- _Directive_: Give everything from the line containing "phylum: Tracheophyta" down to the end of the records, that line included, as a JSON list of strings with one string per line and blank lines left out.

- _Data in this exercise_:
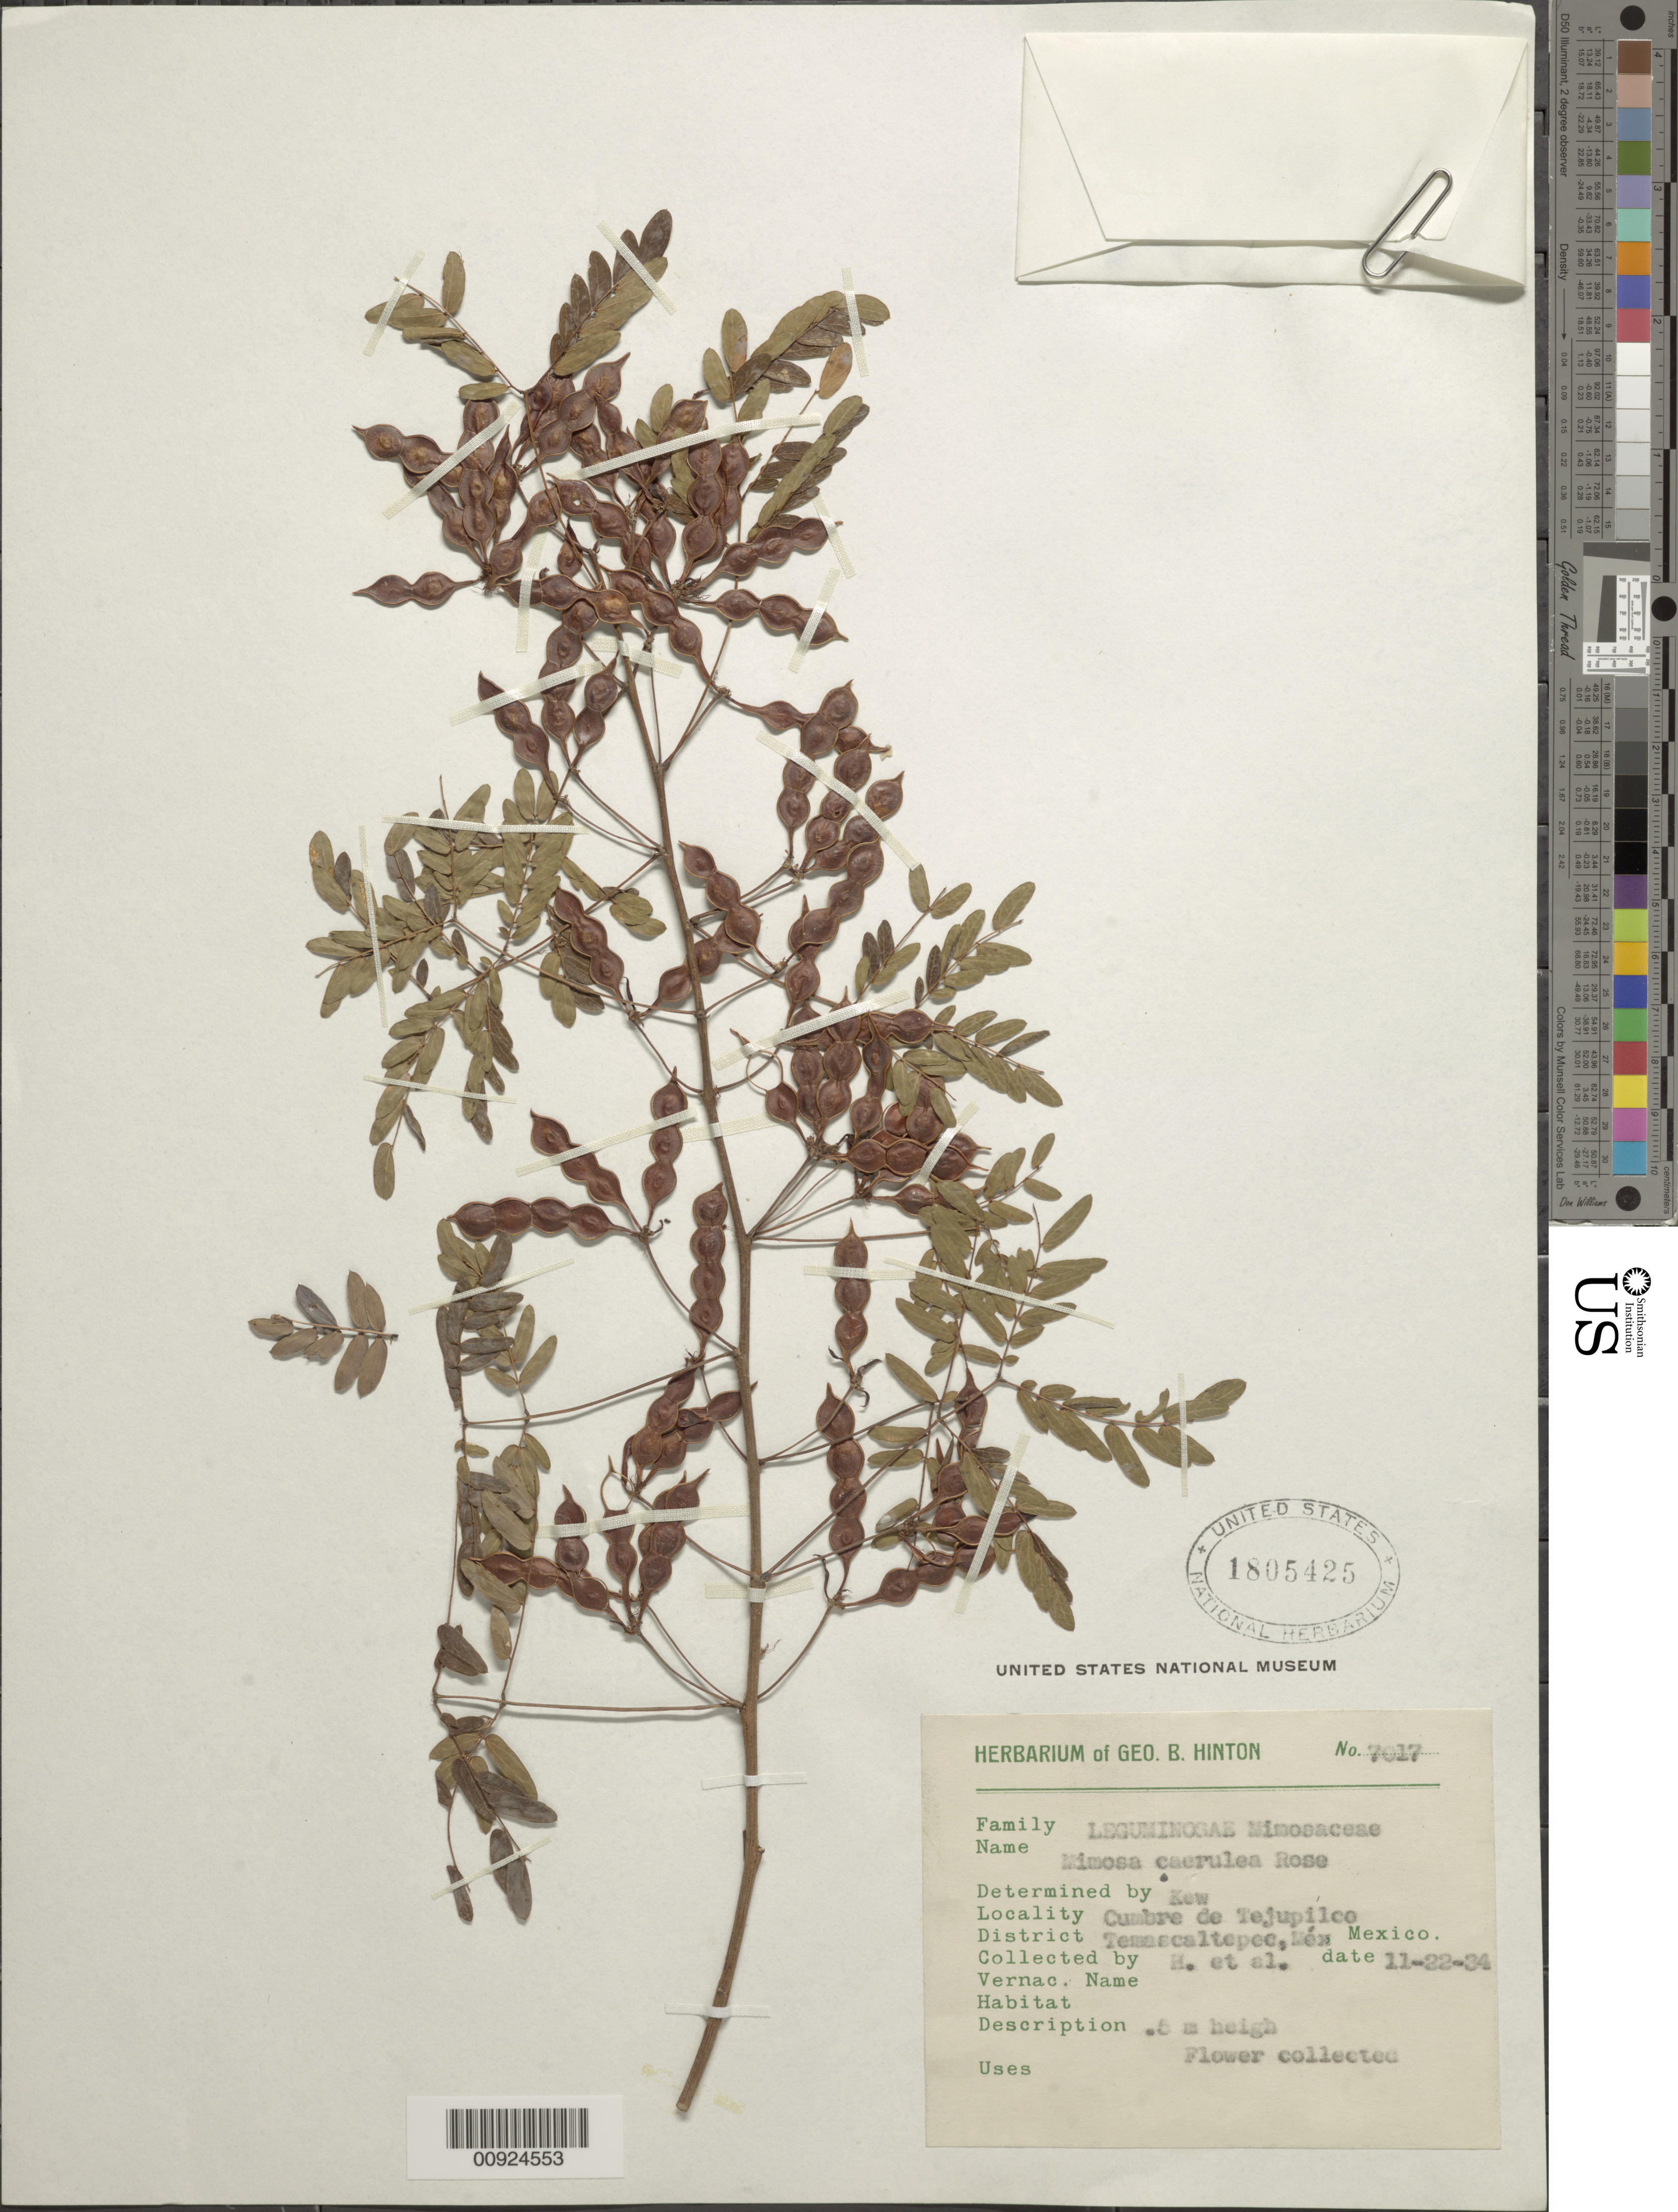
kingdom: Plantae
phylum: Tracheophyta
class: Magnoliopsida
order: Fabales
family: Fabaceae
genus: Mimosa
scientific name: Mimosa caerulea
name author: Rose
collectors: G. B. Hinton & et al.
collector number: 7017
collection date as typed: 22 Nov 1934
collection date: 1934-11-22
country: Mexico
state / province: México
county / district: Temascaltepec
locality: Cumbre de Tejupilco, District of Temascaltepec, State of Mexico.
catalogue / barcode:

- _Solved problem_:
[
  "phylum: Tracheophyta",
  "class: Magnoliopsida",
  "order: Fabales",
  "family: Fabaceae",
  "genus: Mimosa",
  "scientific name: Mimosa caerulea",
  "name author: Rose",
  "collectors: G. B. Hinton & et al.",
  "collector number: 7017",
  "collection date as typed: 22 Nov 1934",
  "collection date: 1934-11-22",
  "country: Mexico",
  "state / province: México",
  "county / district: Temascaltepec",
  "locality: Cumbre de Tejupilco, District of Temascaltepec, State of Mexico.",
  "catalogue / barcode:"
]